Gibraltar, a British dependency on the southern coast of Spain. It consists of a town and fortress on and adjoining the Rock of Gibraltar, a mountainous promontory. Gibraltar is bounded on the north by Spain, on the east by the Mediterranean Sea, on the south by the Strait of Gibraltar, and on the west by the Bay of Algeciras. The mainland of Africa is 15 miles (24 km) to the south. The area is 2.3 square miles (6 km 2 ).
As a fortress and naval and air base. Gibraltar commands the western entrance to the Mediterranean. The Rock of Gibraltar rises steeply to 1,400 feet (427 m) above sea level. Because of the steepness of its faces, it is virtually inaccessible from the north, south, and east. The town of Gibraltar and the harbor are on the western side, protected by forts and shore batteries.
Gibraltar is a duty-free port and receives transit shipping. There is little industry Tourism is an important source of income. Gibraltar's governor, appointed by the crown, rules with the help of an executive and a legislative council.

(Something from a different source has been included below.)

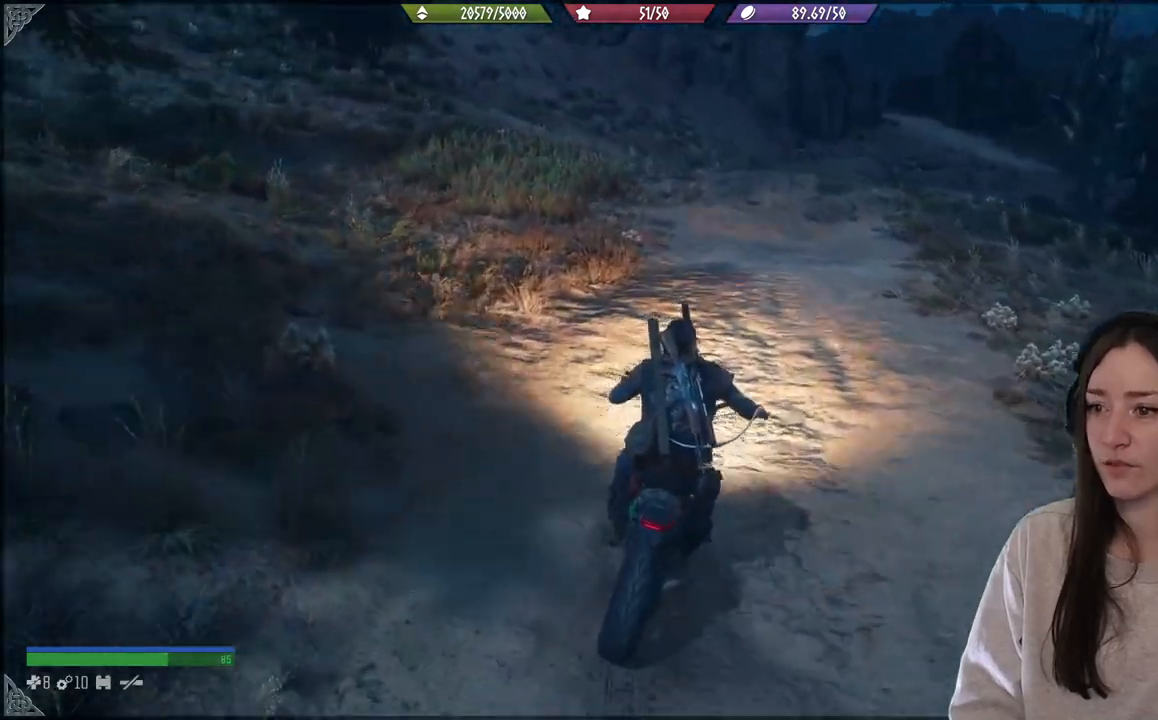
{"buttons": ["R2"], "left_stick": "center", "right_stick": "center", "events": [[117, "left_stick", "up-right"], [183, "right_stick", "center"], [233, "left_stick", "center"]]}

The ancient Greeks knew Gibraltar as one of the Pillars of Hercules. In 711 A.D. a Moorish chief, Tariq ibn-Ziyad, landed here when he invaded Spain. The rock was named jabal tariq (Mount Tariq), from which derives its present name. Gibraltar was retaken permanently by the Christians in 1462. The British captured it in 1704, and it was ceded by Spain in the Treaty of Utrecht (1713). Gibraltar withstood many later attacks, and was of great value to the British in both World Wars. In 1964, Spain began exerting pressure on Great Britain to return Gibraltar. In 1967, the people of Gibraltar voted in a referendum to remain British. Spain did not accept the result, and in 1969 closed its border with Gibraltar. In 1982 the border was partially opened, permitting limited travel to and from Spain. The border was fully opened to trade and unrestricted travel in 1985.